Boeing ponders launch of larger model as it considers ramping up production

The marketing drive to launch the stretched Boeing 717-300X has shifted to Asia and Europe, aimed largely at airlines in the Star Alliance, some of which are studying a possible group purchase.

"The -300 seems to be the focus of most interest," says Boeing 717 vice-president and general manager Jim Phillips, who adds board authority to offer the stretch could be sought around June. Studies of the stretch of the current 106- to 117-seat 717-200 to increase capacity by 20-22 seats "will hopefully come to some sort of conclusions some time by mid-year".

The decision could also coincide with a production rate ramp-up later this year at Long Beach, says the company, but this is thought to be unlikely unless more orders are taken in the near term, as the backlog has dwindled to 36 aircraft.
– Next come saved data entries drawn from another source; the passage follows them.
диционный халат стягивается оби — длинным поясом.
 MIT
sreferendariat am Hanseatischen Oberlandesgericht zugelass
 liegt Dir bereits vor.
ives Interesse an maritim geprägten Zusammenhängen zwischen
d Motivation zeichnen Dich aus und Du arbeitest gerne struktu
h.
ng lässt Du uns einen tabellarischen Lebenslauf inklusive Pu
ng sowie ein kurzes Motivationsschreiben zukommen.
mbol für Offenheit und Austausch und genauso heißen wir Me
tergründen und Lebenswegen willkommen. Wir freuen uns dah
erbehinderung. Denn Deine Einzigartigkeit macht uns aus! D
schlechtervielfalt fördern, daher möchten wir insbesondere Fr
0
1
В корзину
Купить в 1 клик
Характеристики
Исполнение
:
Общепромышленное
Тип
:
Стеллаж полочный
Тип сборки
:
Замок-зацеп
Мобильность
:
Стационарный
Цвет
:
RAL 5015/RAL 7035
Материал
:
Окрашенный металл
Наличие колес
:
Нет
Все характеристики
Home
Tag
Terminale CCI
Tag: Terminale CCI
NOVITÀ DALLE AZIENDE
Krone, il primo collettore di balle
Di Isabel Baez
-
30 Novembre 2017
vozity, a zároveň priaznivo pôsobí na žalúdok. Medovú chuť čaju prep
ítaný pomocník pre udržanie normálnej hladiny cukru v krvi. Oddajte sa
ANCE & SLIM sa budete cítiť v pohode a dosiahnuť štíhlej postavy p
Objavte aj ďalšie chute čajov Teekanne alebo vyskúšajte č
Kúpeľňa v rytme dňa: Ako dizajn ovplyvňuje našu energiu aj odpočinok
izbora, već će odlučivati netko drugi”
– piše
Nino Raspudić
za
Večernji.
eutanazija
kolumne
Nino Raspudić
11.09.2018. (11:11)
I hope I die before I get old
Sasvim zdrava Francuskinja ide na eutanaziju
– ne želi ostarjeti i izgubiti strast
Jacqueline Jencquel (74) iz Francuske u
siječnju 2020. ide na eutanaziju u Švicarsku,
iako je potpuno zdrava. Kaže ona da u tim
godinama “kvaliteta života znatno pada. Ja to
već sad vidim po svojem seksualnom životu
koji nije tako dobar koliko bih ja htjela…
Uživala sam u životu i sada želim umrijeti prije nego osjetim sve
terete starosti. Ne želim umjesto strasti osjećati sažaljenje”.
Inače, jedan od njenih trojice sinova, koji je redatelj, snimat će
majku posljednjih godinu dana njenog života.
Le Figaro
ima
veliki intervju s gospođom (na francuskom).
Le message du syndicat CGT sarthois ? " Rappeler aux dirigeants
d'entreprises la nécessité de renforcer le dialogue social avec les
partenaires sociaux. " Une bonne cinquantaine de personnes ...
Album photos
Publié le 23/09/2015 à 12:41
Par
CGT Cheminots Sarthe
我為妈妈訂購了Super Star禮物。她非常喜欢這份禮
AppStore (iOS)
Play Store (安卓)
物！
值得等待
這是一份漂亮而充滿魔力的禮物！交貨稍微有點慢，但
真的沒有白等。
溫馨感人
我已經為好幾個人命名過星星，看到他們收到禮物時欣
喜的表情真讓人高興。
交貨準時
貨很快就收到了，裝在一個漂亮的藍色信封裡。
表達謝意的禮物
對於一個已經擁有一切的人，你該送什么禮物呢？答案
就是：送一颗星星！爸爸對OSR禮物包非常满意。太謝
Austrian Airlines, Lufthansa and Scandinavian Airlines are among the leading Star members being courted by Boeing as the core carriers in the 717-300X study. US airlines AirTran Airways and Midwest Airlines, the latter having taken delivery of its first 717-200 on 28 February, are also pushing Boeing to develop the stretch, which they view as a low-cost MD-80 replacement. Boeing stresses, however, that increased- range derivatives are not part of the -300X study, to avoid a marketing conflict with the Next Generation 737 family.

"The Star Alliance is considering buying it as a group," says Phillips, who adds that a single configuration would simplify the build process and would enable aircraft to be moved between the airlines.

Although Star officially declines to comment on its members' fleet evaluations, sources close to the alliance say that chief executive Jan Albrecht is expected to confirm plans for a joint purchase of regional aircraft this week at a manufacturers' conference in Toulouse.

Only some of the group are thought to be involved, with others such as United Airlines retaining the option to join at a later stage, he adds. The group is interested in "both the -200 and -300", says Phillips.

Meanwhile AirTran, which had been pushing Boeing to develop a longer-range 717 for transcontinental services, is wet leasing two Airbus A320s from Ryan International Airlines to support its launch into the market. The one-year wet lease to AirTran will allow the carrier to test the A320 as it evaluates the twinjet along with the 737 for its long-term needs.